EXERCISE INSTRUCTIONS
Reproduce word for word the lines between those holding "left elbow: (283, 366)" and "left back paw: (598, 409)", inclusive, and nothing else from the data below.

Source records
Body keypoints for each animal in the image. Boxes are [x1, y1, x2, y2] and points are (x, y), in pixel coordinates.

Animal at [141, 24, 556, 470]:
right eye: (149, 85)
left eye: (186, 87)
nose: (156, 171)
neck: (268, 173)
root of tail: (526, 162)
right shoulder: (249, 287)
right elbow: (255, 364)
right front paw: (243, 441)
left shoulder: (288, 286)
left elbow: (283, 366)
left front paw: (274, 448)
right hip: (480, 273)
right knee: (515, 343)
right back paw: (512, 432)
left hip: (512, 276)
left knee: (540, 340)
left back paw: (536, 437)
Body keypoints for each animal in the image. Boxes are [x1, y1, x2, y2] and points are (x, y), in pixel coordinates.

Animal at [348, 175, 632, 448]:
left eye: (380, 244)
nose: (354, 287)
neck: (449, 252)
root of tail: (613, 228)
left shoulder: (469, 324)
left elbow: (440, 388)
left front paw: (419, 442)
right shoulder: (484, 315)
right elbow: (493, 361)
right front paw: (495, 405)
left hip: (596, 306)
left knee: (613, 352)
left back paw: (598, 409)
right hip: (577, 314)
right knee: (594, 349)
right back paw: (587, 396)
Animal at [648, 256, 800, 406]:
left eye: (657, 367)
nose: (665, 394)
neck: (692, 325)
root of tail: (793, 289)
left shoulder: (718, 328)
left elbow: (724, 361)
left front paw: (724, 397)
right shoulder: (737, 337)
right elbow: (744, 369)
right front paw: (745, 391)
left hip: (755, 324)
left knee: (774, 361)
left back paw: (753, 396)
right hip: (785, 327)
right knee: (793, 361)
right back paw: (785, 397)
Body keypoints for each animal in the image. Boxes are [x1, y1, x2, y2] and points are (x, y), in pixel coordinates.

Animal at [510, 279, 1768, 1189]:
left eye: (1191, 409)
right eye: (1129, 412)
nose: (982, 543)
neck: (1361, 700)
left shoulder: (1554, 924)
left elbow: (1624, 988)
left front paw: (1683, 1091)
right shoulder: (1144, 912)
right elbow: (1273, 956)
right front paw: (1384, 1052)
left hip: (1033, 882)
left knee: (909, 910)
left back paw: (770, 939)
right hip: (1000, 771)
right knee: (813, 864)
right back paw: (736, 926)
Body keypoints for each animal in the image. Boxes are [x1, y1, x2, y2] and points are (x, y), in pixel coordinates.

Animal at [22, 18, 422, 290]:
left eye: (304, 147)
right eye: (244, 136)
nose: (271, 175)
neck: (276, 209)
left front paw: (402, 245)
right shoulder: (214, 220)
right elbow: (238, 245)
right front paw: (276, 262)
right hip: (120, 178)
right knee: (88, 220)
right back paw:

RESPONSE TO THIS EXERCISE
left elbow: (283, 366)
left front paw: (274, 448)
right hip: (480, 273)
right knee: (515, 343)
right back paw: (512, 432)
left hip: (512, 276)
left knee: (540, 340)
left back paw: (536, 437)
Body keypoints for each animal in the image. Boxes are [x1, y1, x2, y2] and points are (x, y), in pixel coordinates.

Animal at [348, 175, 632, 448]:
left eye: (380, 244)
nose: (354, 287)
neck: (449, 252)
root of tail: (613, 228)
left shoulder: (469, 324)
left elbow: (440, 388)
left front paw: (419, 442)
right shoulder: (484, 315)
right elbow: (493, 361)
right front paw: (495, 405)
left hip: (596, 306)
left knee: (613, 352)
left back paw: (598, 409)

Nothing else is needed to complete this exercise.